Ibrahimpun menghentikan segala aktivitasnya, melakukan Wukuf di dalam tenda sambil memohon petunjuk kepada-Nya. Ia berkontemplasi, berdzikir, dan berdoa sepanjang siang hari hingga sore, menjelang matahari tenggelam.
Ia dapatkan rasa tenteram, dan menjadi lebih tenang karenanya. Hatinya menjadi lebih jernih dalam menangkap tanda-tanda dari Allah.
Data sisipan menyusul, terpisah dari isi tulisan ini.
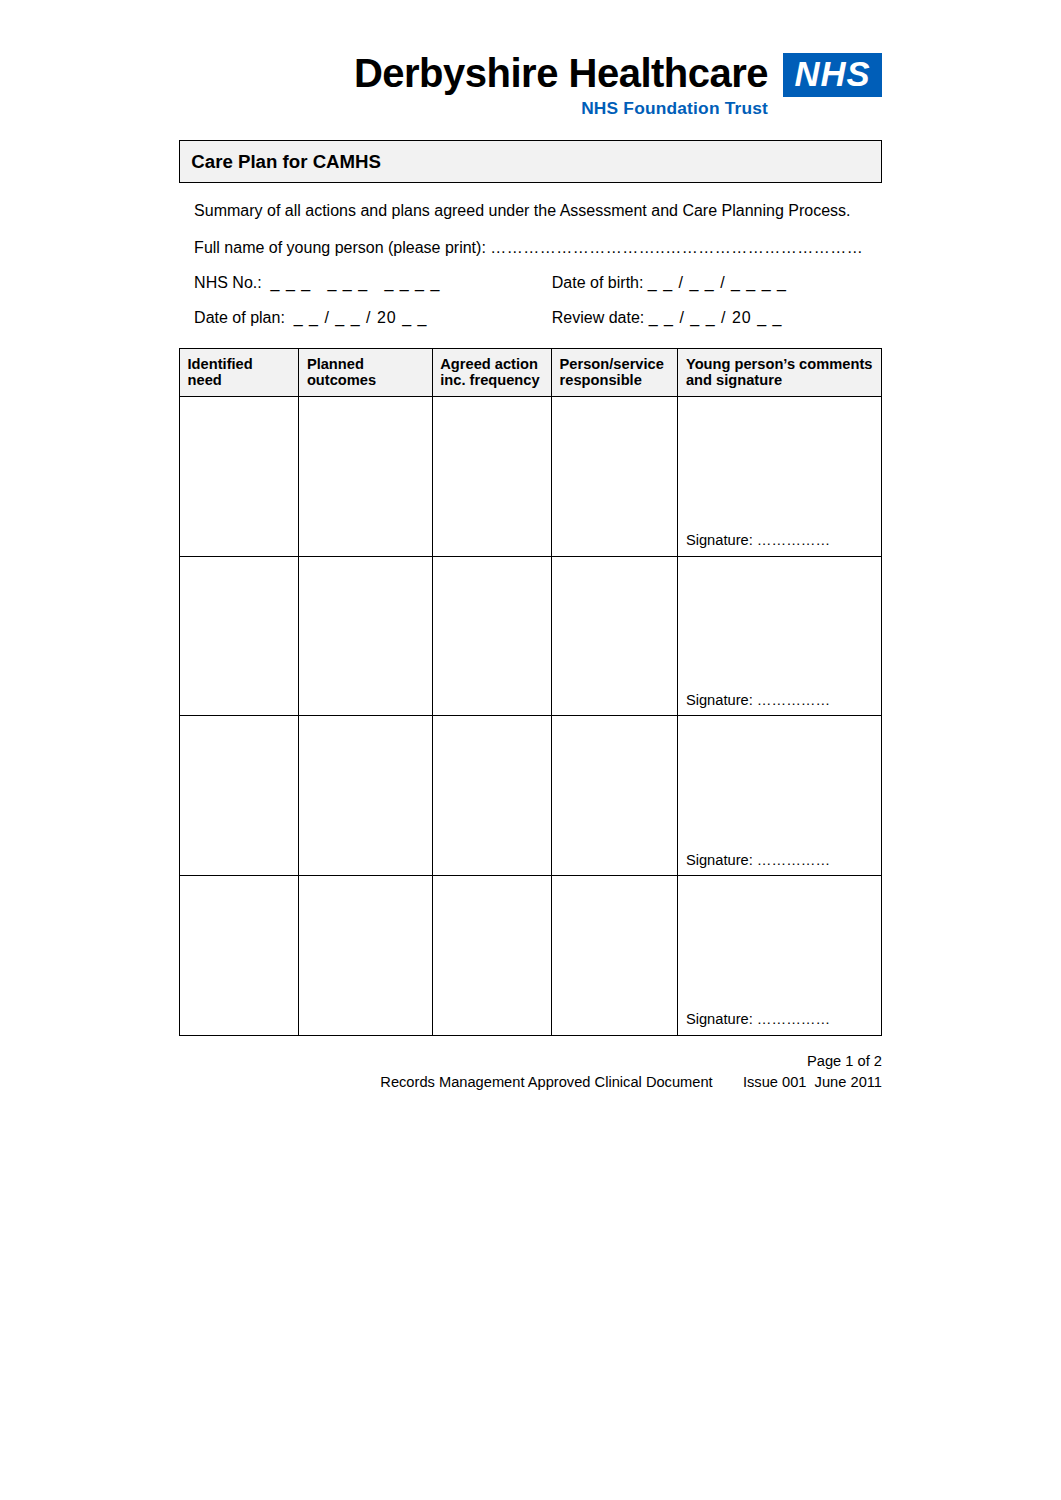Derbyshire Healthcare
NHS Foundation Trust
NHS
Care Plan for CAMHS
Summary of all actions and plans agreed under the Assessment and Care Planning Process.
Full name of young person (please print): …………………………..………………………………
NHS No.: _ _ _ _ _ _ _ _ _ _
Date of birth: _ _ / _ _ / _ _ _ _
Date of plan: _ _ / _ _ / 20 _ _
Review date: _ _ / _ _ / 20 _ _
| Identified need | Planned outcomes | Agreed action inc. frequency | Person/service responsible | Young person’s comments and signature |
| --- | --- | --- | --- | --- |
| | | | | Signature: …………… |
| | | | | Signature: …………… |
| | | | | Signature: …………… |
| | | | | Signature: …………… |
Page 1 of 2
Records Management Approved Clinical Document Issue 001 June 2011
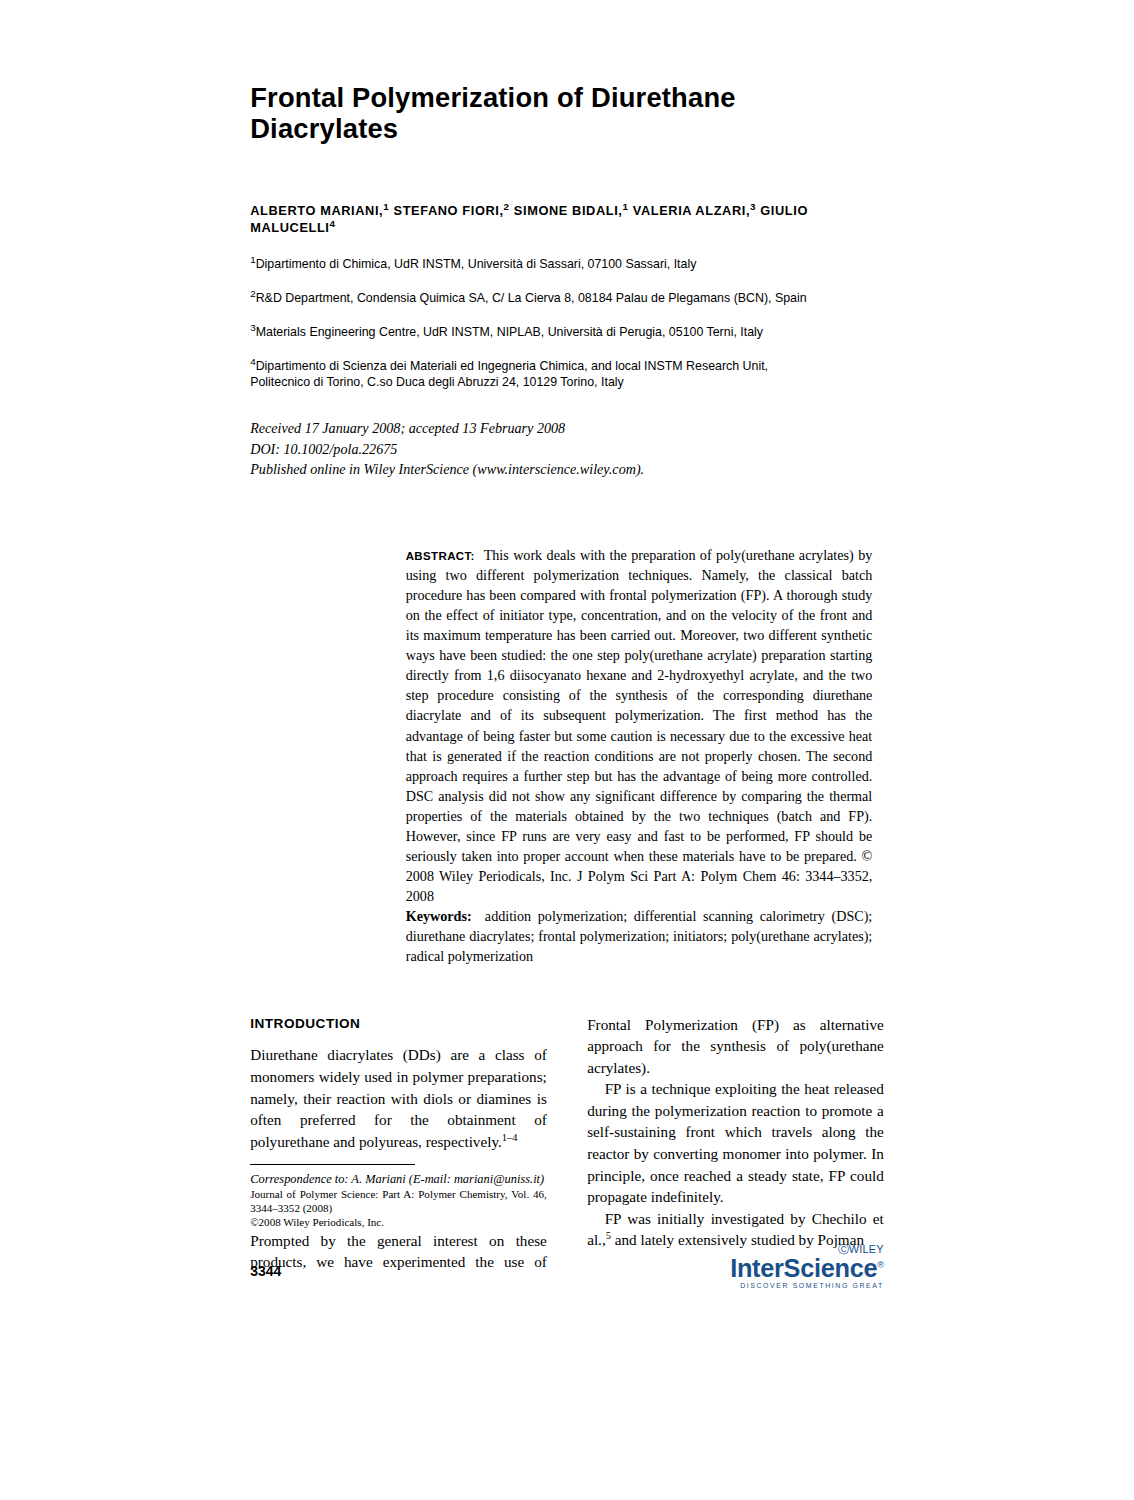Frontal Polymerization of Diurethane Diacrylates
ALBERTO MARIANI,1 STEFANO FIORI,2 SIMONE BIDALI,1 VALERIA ALZARI,3 GIULIO MALUCELLI4
1Dipartimento di Chimica, UdR INSTM, Università di Sassari, 07100 Sassari, Italy
2R&D Department, Condensia Quimica SA, C/ La Cierva 8, 08184 Palau de Plegamans (BCN), Spain
3Materials Engineering Centre, UdR INSTM, NIPLAB, Università di Perugia, 05100 Terni, Italy
4Dipartimento di Scienza dei Materiali ed Ingegneria Chimica, and local INSTM Research Unit,
Politecnico di Torino, C.so Duca degli Abruzzi 24, 10129 Torino, Italy
Received 17 January 2008; accepted 13 February 2008
DOI: 10.1002/pola.22675
Published online in Wiley InterScience (www.interscience.wiley.com).
ABSTRACT: This work deals with the preparation of poly(urethane acrylates) by using two different polymerization techniques. Namely, the classical batch procedure has been compared with frontal polymerization (FP). A thorough study on the effect of initiator type, concentration, and on the velocity of the front and its maximum temperature has been carried out. Moreover, two different synthetic ways have been studied: the one step poly(urethane acrylate) preparation starting directly from 1,6 diisocyanato hexane and 2-hydroxyethyl acrylate, and the two step procedure consisting of the synthesis of the corresponding diurethane diacrylate and of its subsequent polymerization. The first method has the advantage of being faster but some caution is necessary due to the excessive heat that is generated if the reaction conditions are not properly chosen. The second approach requires a further step but has the advantage of being more controlled. DSC analysis did not show any significant difference by comparing the thermal properties of the materials obtained by the two techniques (batch and FP). However, since FP runs are very easy and fast to be performed, FP should be seriously taken into proper account when these materials have to be prepared. © 2008 Wiley Periodicals, Inc. J Polym Sci Part A: Polym Chem 46: 3344–3352, 2008
Keywords: addition polymerization; differential scanning calorimetry (DSC); diurethane diacrylates; frontal polymerization; initiators; poly(urethane acrylates); radical polymerization
INTRODUCTION
Diurethane diacrylates (DDs) are a class of monomers widely used in polymer preparations; namely, their reaction with diols or diamines is often preferred for the obtainment of polyurethane and polyureas, respectively.1–4
Correspondence to: A. Mariani (E-mail: mariani@uniss.it)
Journal of Polymer Science: Part A: Polymer Chemistry, Vol. 46, 3344–3352 (2008)
©2008 Wiley Periodicals, Inc.
Prompted by the general interest on these products, we have experimented the use of Frontal Polymerization (FP) as alternative approach for the synthesis of poly(urethane acrylates).
FP is a technique exploiting the heat released during the polymerization reaction to promote a self-sustaining front which travels along the reactor by converting monomer into polymer. In principle, once reached a steady state, FP could propagate indefinitely.
FP was initially investigated by Chechilo et al.,5 and lately extensively studied by Pojman
3344
ⒸWILEY
InterScience®
DISCOVER SOMETHING GREAT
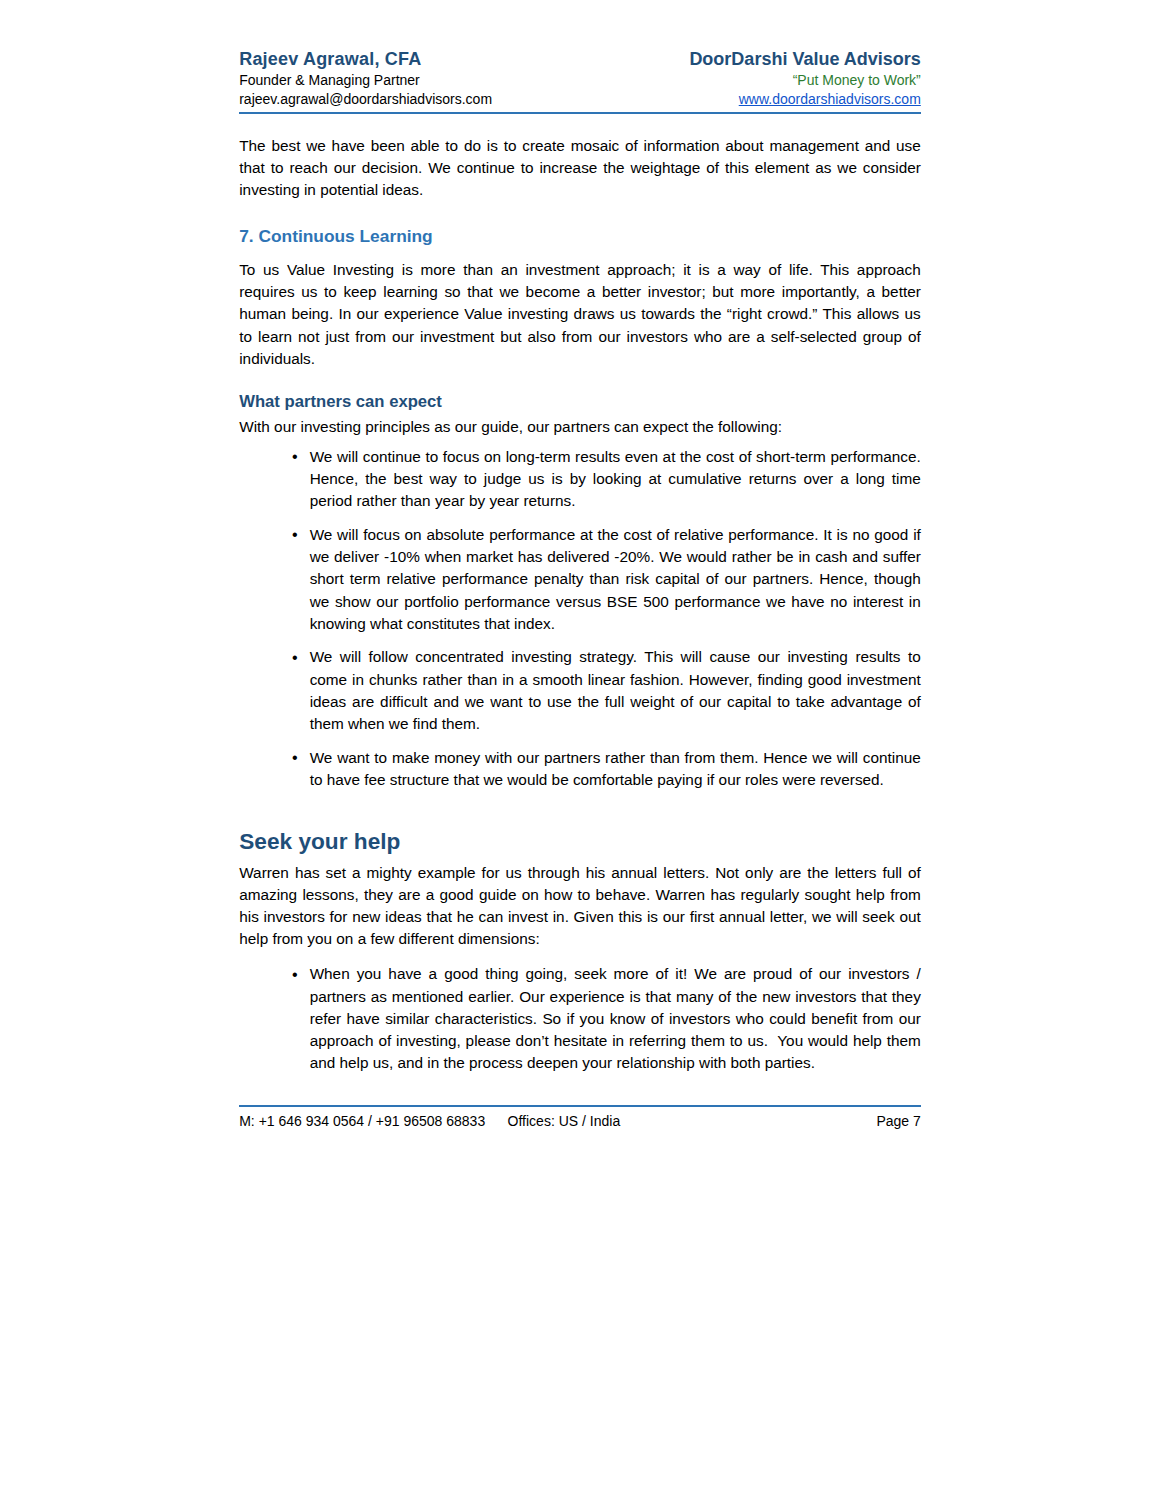Rajeev Agrawal, CFA
Founder & Managing Partner
rajeev.agrawal@doordarshiadvisors.com
DoorDarshi Value Advisors
“Put Money to Work”
www.doordarshiadvisors.com
The best we have been able to do is to create mosaic of information about management and use that to reach our decision. We continue to increase the weightage of this element as we consider investing in potential ideas.
7. Continuous Learning
To us Value Investing is more than an investment approach; it is a way of life. This approach requires us to keep learning so that we become a better investor; but more importantly, a better human being. In our experience Value investing draws us towards the “right crowd.” This allows us to learn not just from our investment but also from our investors who are a self-selected group of individuals.
What partners can expect
With our investing principles as our guide, our partners can expect the following:
We will continue to focus on long-term results even at the cost of short-term performance. Hence, the best way to judge us is by looking at cumulative returns over a long time period rather than year by year returns.
We will focus on absolute performance at the cost of relative performance. It is no good if we deliver -10% when market has delivered -20%. We would rather be in cash and suffer short term relative performance penalty than risk capital of our partners. Hence, though we show our portfolio performance versus BSE 500 performance we have no interest in knowing what constitutes that index.
We will follow concentrated investing strategy. This will cause our investing results to come in chunks rather than in a smooth linear fashion. However, finding good investment ideas are difficult and we want to use the full weight of our capital to take advantage of them when we find them.
We want to make money with our partners rather than from them. Hence we will continue to have fee structure that we would be comfortable paying if our roles were reversed.
Seek your help
Warren has set a mighty example for us through his annual letters. Not only are the letters full of amazing lessons, they are a good guide on how to behave. Warren has regularly sought help from his investors for new ideas that he can invest in. Given this is our first annual letter, we will seek out help from you on a few different dimensions:
When you have a good thing going, seek more of it! We are proud of our investors / partners as mentioned earlier. Our experience is that many of the new investors that they refer have similar characteristics. So if you know of investors who could benefit from our approach of investing, please don’t hesitate in referring them to us. You would help them and help us, and in the process deepen your relationship with both parties.
M: +1 646 934 0564 / +91 96508 68833
Offices: US / India
Page 7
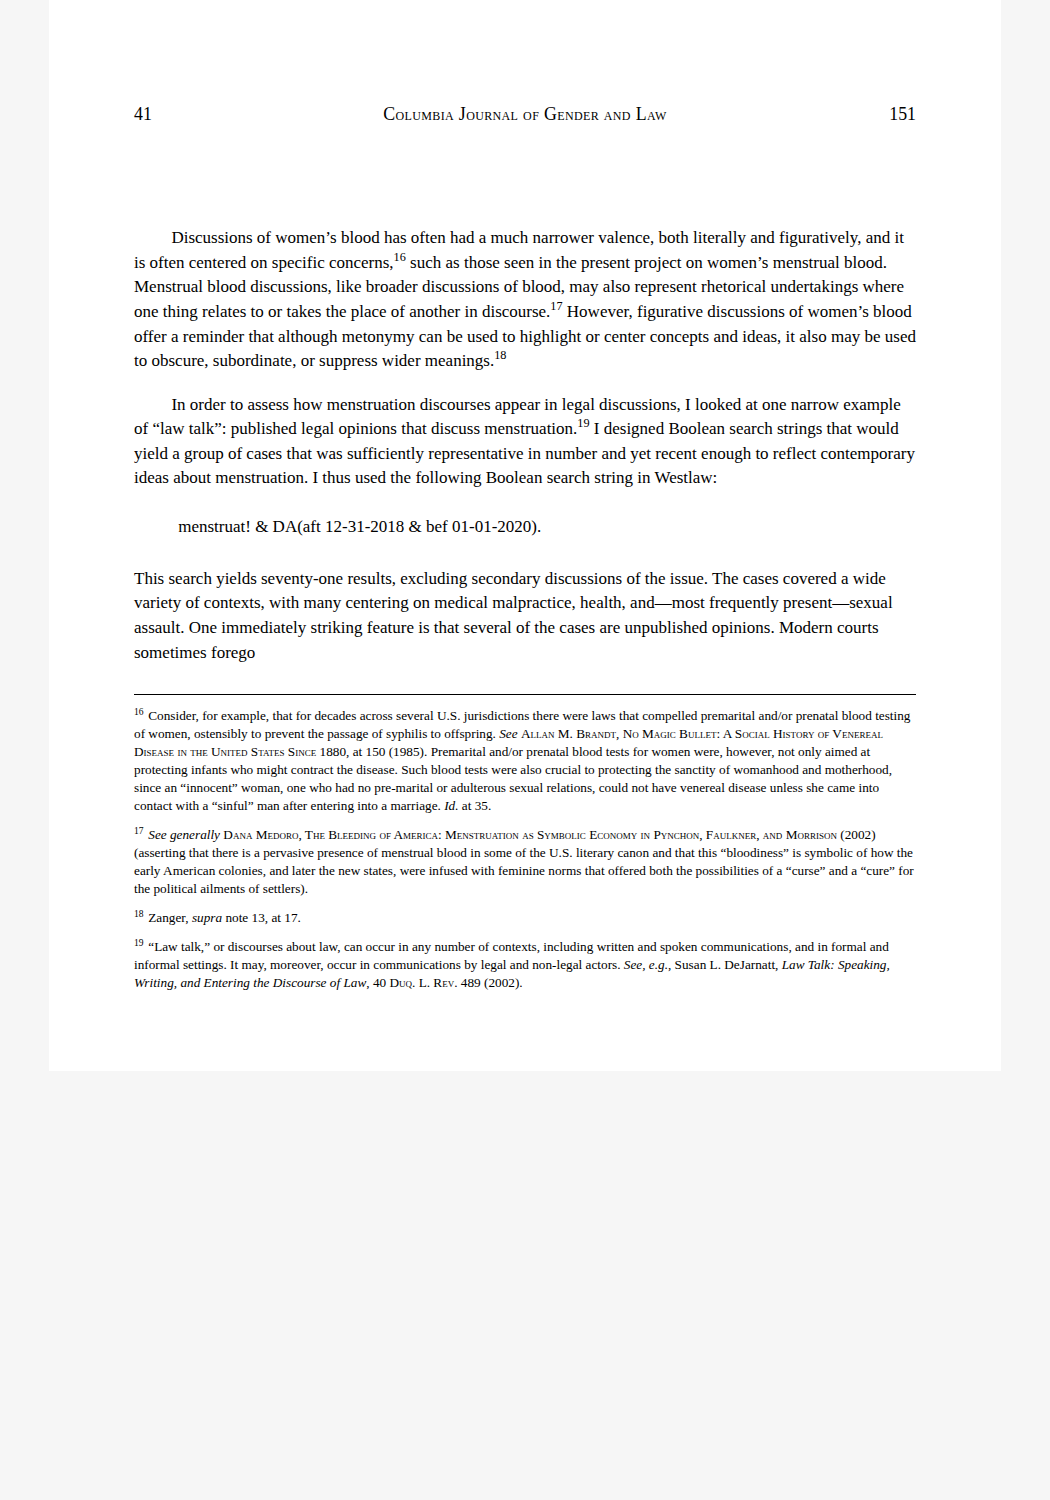41 Columbia Journal of Gender and Law 151
Discussions of women’s blood has often had a much narrower valence, both literally and figuratively, and it is often centered on specific concerns,16 such as those seen in the present project on women’s menstrual blood. Menstrual blood discussions, like broader discussions of blood, may also represent rhetorical undertakings where one thing relates to or takes the place of another in discourse.17 However, figurative discussions of women’s blood offer a reminder that although metonymy can be used to highlight or center concepts and ideas, it also may be used to obscure, subordinate, or suppress wider meanings.18
In order to assess how menstruation discourses appear in legal discussions, I looked at one narrow example of “law talk”: published legal opinions that discuss menstruation.19 I designed Boolean search strings that would yield a group of cases that was sufficiently representative in number and yet recent enough to reflect contemporary ideas about menstruation. I thus used the following Boolean search string in Westlaw:
menstruat! & DA(aft 12-31-2018 & bef 01-01-2020).
This search yields seventy-one results, excluding secondary discussions of the issue. The cases covered a wide variety of contexts, with many centering on medical malpractice, health, and—most frequently present—sexual assault. One immediately striking feature is that several of the cases are unpublished opinions. Modern courts sometimes forego
16 Consider, for example, that for decades across several U.S. jurisdictions there were laws that compelled premarital and/or prenatal blood testing of women, ostensibly to prevent the passage of syphilis to offspring. See Allan M. Brandt, No Magic Bullet: A Social History of Venereal Disease in the United States Since 1880, at 150 (1985). Premarital and/or prenatal blood tests for women were, however, not only aimed at protecting infants who might contract the disease. Such blood tests were also crucial to protecting the sanctity of womanhood and motherhood, since an “innocent” woman, one who had no pre-marital or adulterous sexual relations, could not have venereal disease unless she came into contact with a “sinful” man after entering into a marriage. Id. at 35.
17 See generally Dana Medoro, The Bleeding of America: Menstruation as Symbolic Economy in Pynchon, Faulkner, and Morrison (2002) (asserting that there is a pervasive presence of menstrual blood in some of the U.S. literary canon and that this “bloodiness” is symbolic of how the early American colonies, and later the new states, were infused with feminine norms that offered both the possibilities of a “curse” and a “cure” for the political ailments of settlers).
18 Zanger, supra note 13, at 17.
19 “Law talk,” or discourses about law, can occur in any number of contexts, including written and spoken communications, and in formal and informal settings. It may, moreover, occur in communications by legal and non-legal actors. See, e.g., Susan L. DeJarnatt, Law Talk: Speaking, Writing, and Entering the Discourse of Law, 40 Duq. L. Rev. 489 (2002).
Dan iapun memohon kepada-Nya untuk memperjelas perintah itu agar ia mantab dan tidak ragu-ragu dalam menjalaninya.
Maka, memasuki malam 10 Dzulhijah itu Ibrahim bermimpi kembali seperti mimpi-mimpi malam sebelumnya. Ia diperintahkan untuk mengorbankan anaknya sebagai bukti ketaatanya kepada Allah. Ibrahimpun menjadi yakin atas mimpinya. Bahwa itu adalah perintah dan ujian dari Sang Maha Penguasa. Ia benar-benar diuji oleh Tuhannya.
Akhirnya ia memutuskan untuk melaksanakan perintah Allah itu keesokan harinya. Sehingga tanggal 10 Dzulhijah dikenal sebagai Hari Nahar alias Hari Berkorban. Sedangkan tanggal 9 Dzulhijah dikenal sebagai Hari Arafah alias Hari Pengetahuan dimana Ibrahim memperoleh pencerahan atas makna ujian yang diberikan Allah kepadanya.
Malam itu, Ibrahim melanjutkan perjalanan meninggalkan Arafah menuju ke Mina. Tengah malam ia dan keluarganya berhenti di Muzdalifah. Saat itulah Ibrahim mulai diganggu dan dirayu oleh setan, agar membatalkan keputusannya mengorbankan Ismail. Tapi, Ibrahim dudah mantab hati, dan teguh pada keyakinannya untuk melaksanakan perintah Allah pada keesokan harinya.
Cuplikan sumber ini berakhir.